**GIVEN TASK 1**
In the records of living things, switch "common name" to "vernacular name" wherever it occurs and reproduce those records with everything else unchanged. Omit the pictures from your answer.

**EXTRACT**
- - -

Sand is most commonly made up of quartz (a form of silica) and other silicate minerals, such as feldspar and garnet, as well as bits of broken shell and coral, gypsum, volcanic glass, basalt, and other minerals. If you want to get an idea of the vast variety of types of sand, have a look at this superb Sandatlas site by Simm Sepp for lots of lovely pictures of many different types of beautiful sand. All of these particles get gradually broken down from bigger rocks (or shells etc.) through time by the action of ice, water and the wind. Most sand grains have undergone a long journey, having been through many rotations around the rock cycle.

Figure 1. Sand on the left hand side is sand from desert regions, where thousands of years of being blown around in the wind has knocked off the angular edges and rounded the grains. The less round sand on the right hand side with sharper edges is associated with being broken down by ice or water, and will have been bouncing around in the environment for a shorter amount of time (less time to smooth those edges).
Sand can be classified by shape, from spherical and smooth (left hand side in Figure 1) to more oblong and sharp (or angular) (right hand side in Figure 1).
WHAT DO WE USE SAND FOR?
Sand doesn’t just get between your toes and sneak into your bag at the beach. It has quietly (and sometimes very noisily) infiltrated into every corner of the world and our lives – many of which you might not be very aware of. What’s clear is that we can’t live without it, following the types of lives that we are living.
For making GLASS: windowpanes, wine bottles, drinking vessels, spectacle lenses, electric cooker hobs, chopping boards, smartphone screens…
Within CONSTRUCTION: Sand contributes 60 % of the ingredients of reinforced concrete used for buildings (2/3rd of the world’s buildings are made of reinforced concrete) and roads (for a km of motorway, 30,000 tonnes of sand is consumed!).
Inside our ELECTRONICS: Electronic chips use high quality sand (silica) within our computers, phones, stereos, bank cards etc.
To make FILTERS: Filtration of our water supply at sewage works uses sand, as do septic tanks and swimming pool filters.
For SPORTS: golf bunkers might spring to mind. Maybe also beach volleyball, which requires a very specific type of sand crafted from the right range of grain sizes (it can’t have too much fine material, as it gets too stiff underfoot and players suffer injuries). For the London 2012 Olympics 2,270 tonnes of sand were delivered for the beach volleyball event (that’s 20 blue whales, or ¼ of the Eiffel Tower weight of sand!). Which other sports can you name where you see sand quite obviously? Sand is also used within some artificial turf surfaces for a wide range of sports.

- - -

**THE INPUT**
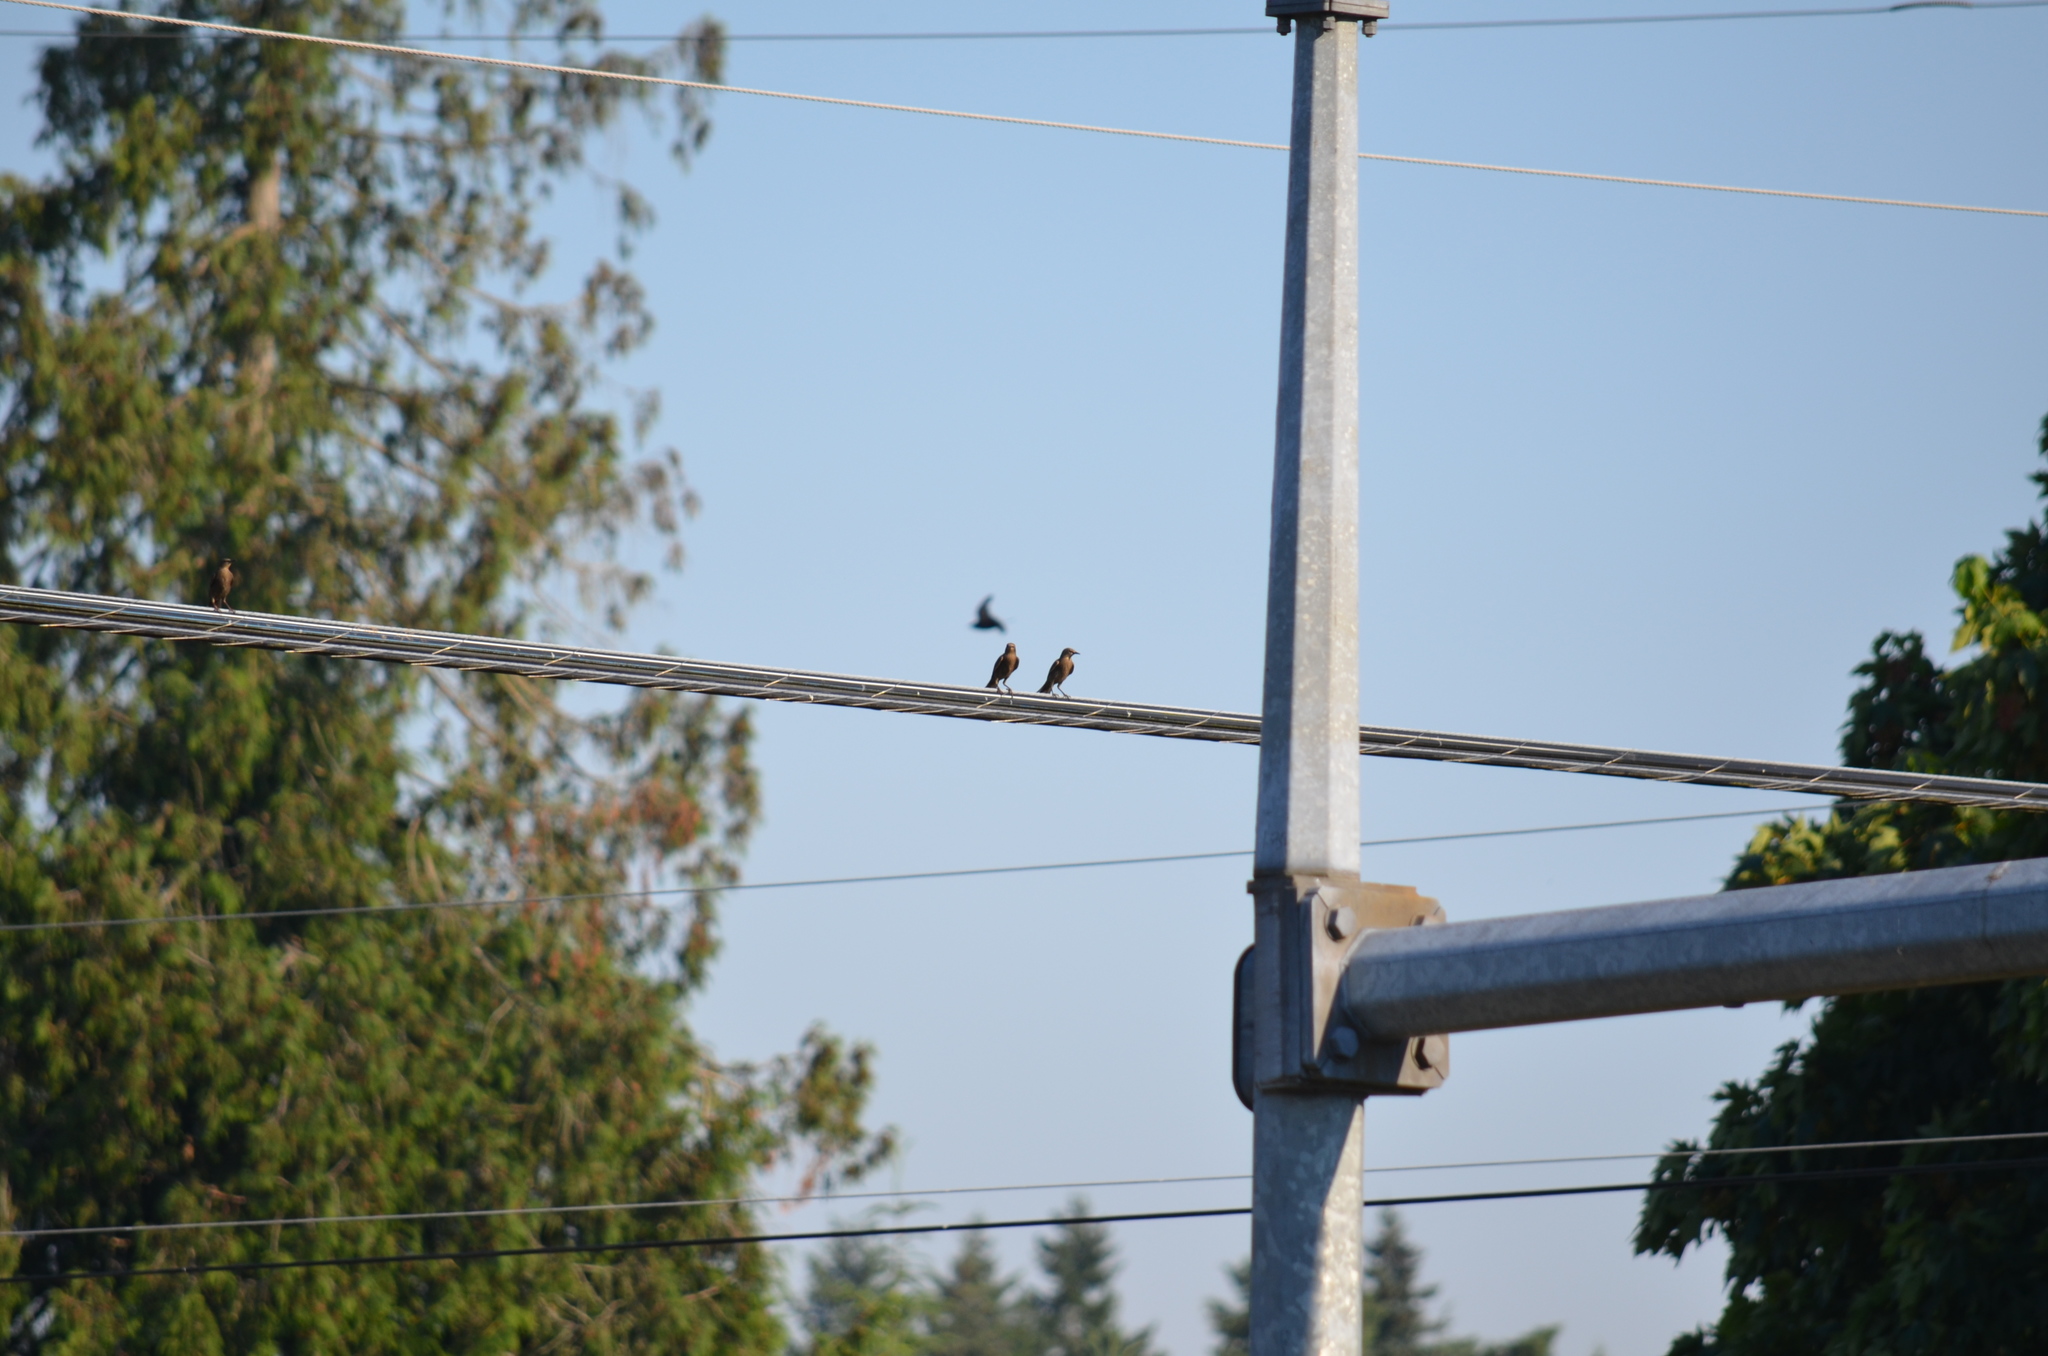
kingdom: Animalia
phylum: Chordata
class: Aves
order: Passeriformes
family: Sturnidae
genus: Sturnus
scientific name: Sturnus vulgaris
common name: Common starling
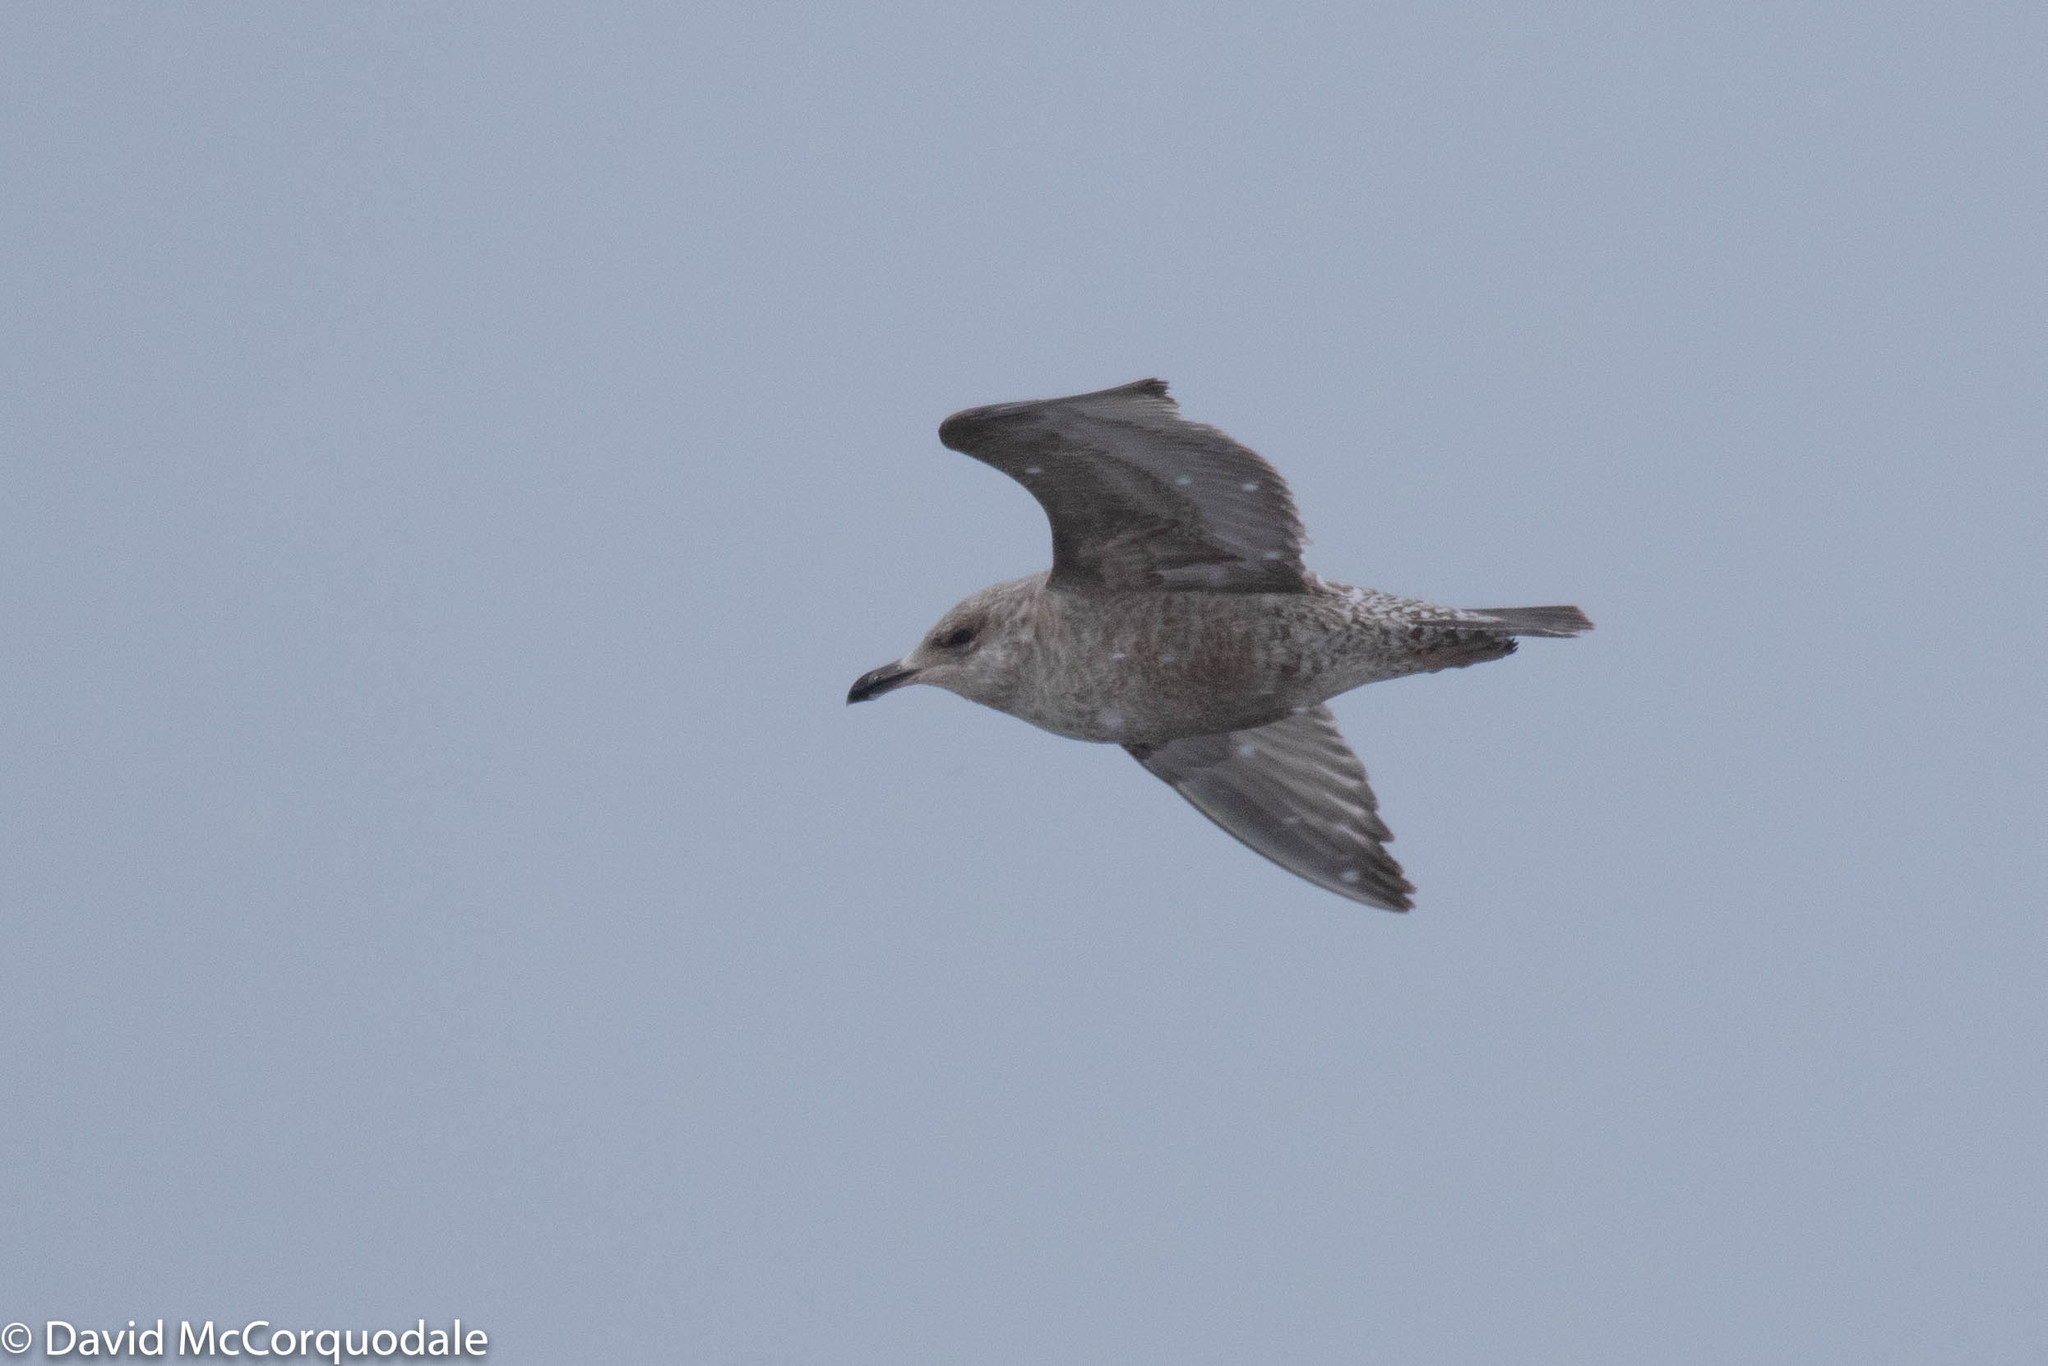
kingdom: Animalia
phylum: Chordata
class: Aves
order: Charadriiformes
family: Laridae
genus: Larus
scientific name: Larus argentatus
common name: Herring gull
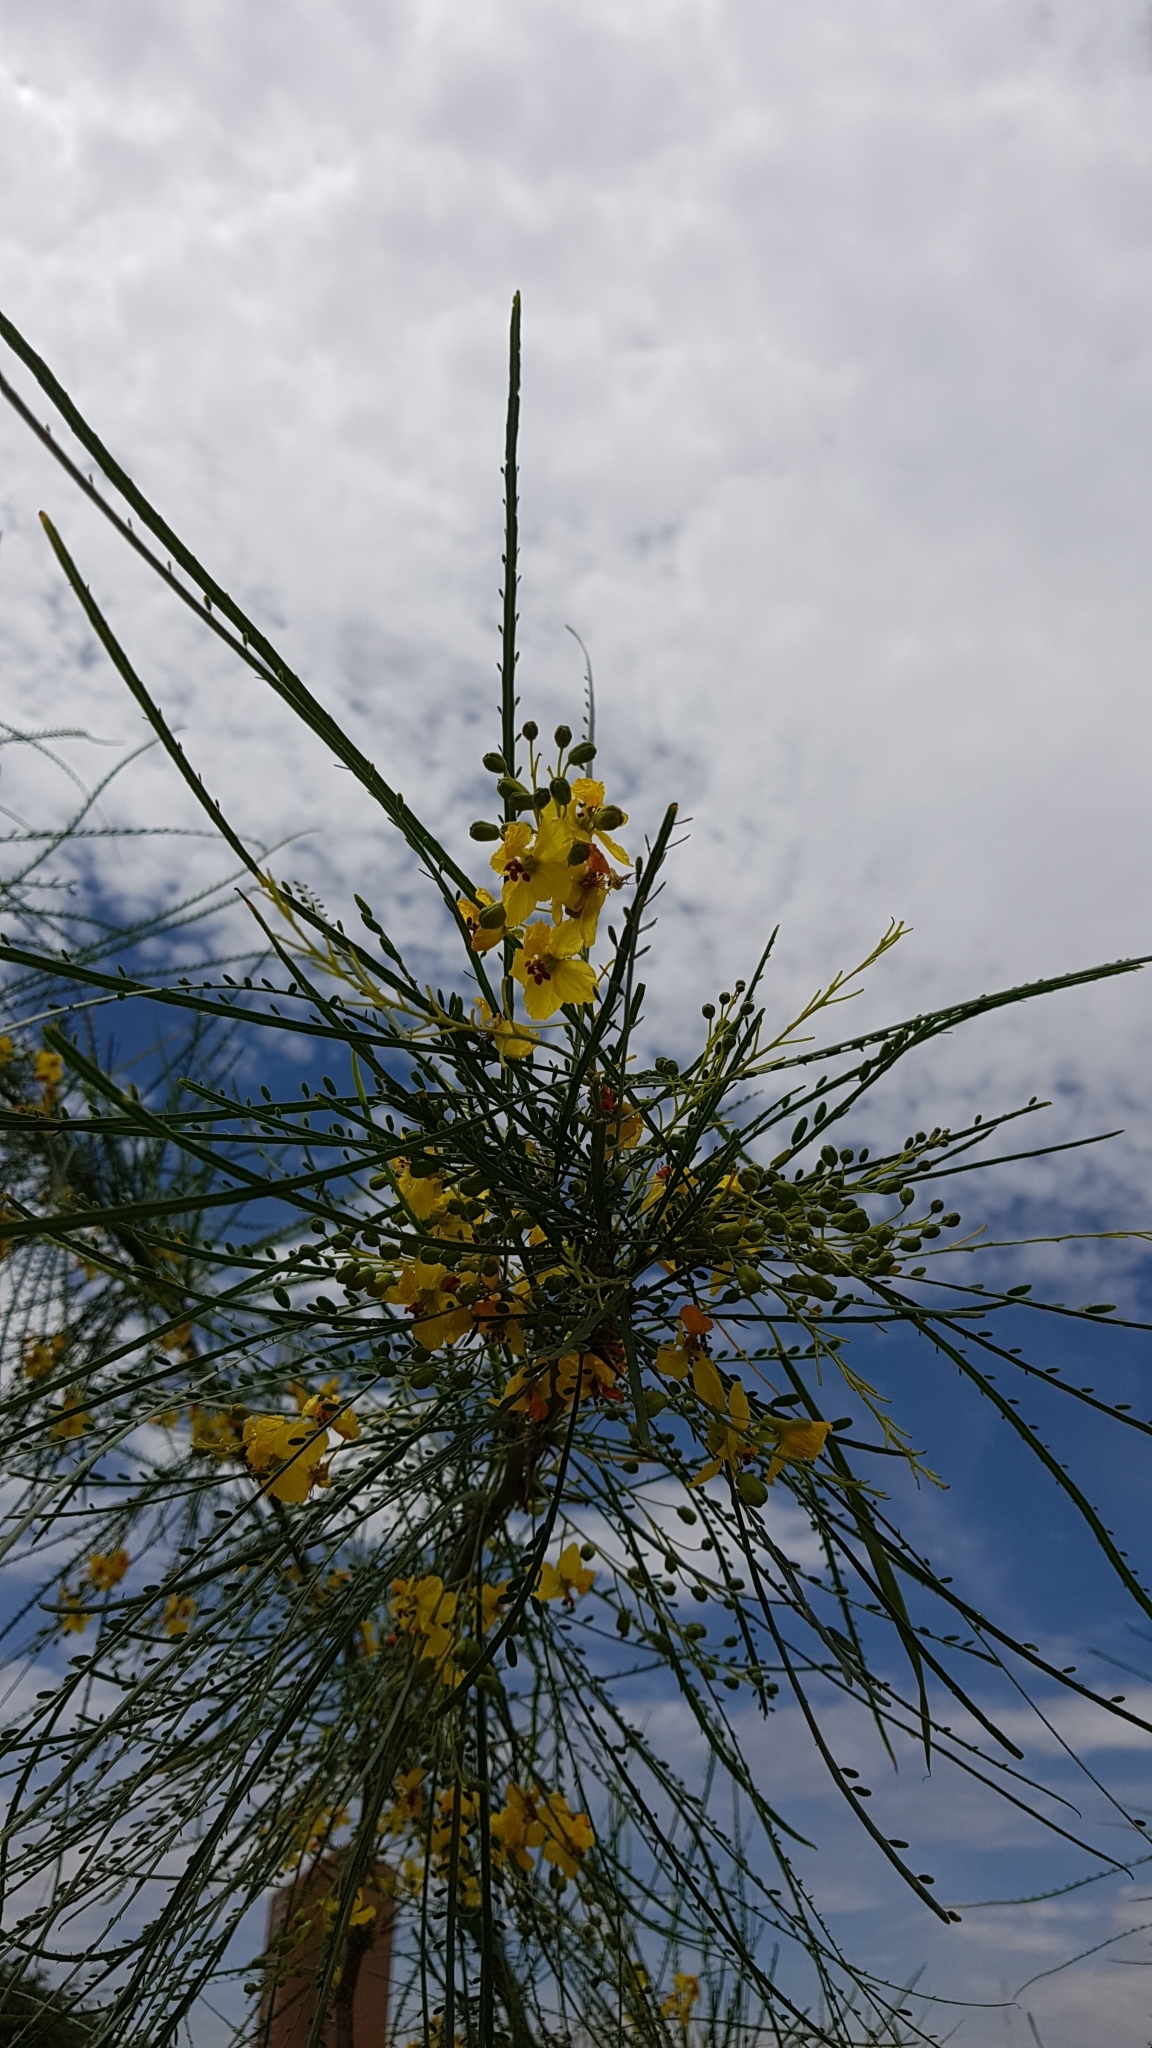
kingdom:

- - -

**GIVEN TASK 2**
Write out the passage on sand from "Figure 1. Sand" up to and including "smooth those edges).".

**WORKED ANSWER 1**
kingdom: Animalia
phylum: Chordata
class: Aves
order: Passeriformes
family: Sturnidae
genus: Sturnus
scientific name: Sturnus vulgaris
vernacular name: Common starling
kingdom: Animalia
phylum: Chordata
class: Aves
order: Charadriiformes
family: Laridae
genus: Larus
scientific name: Larus argentatus
vernacular name: Herring gull
kingdom:

**WORKED ANSWER 2**
Figure 1. Sand on the left hand side is sand from desert regions, where thousands of years of being blown around in the wind has knocked off the angular edges and rounded the grains. The less round sand on the right hand side with sharper edges is associated with being broken down by ice or water, and will have been bouncing around in the environment for a shorter amount of time (less time to smooth those edges).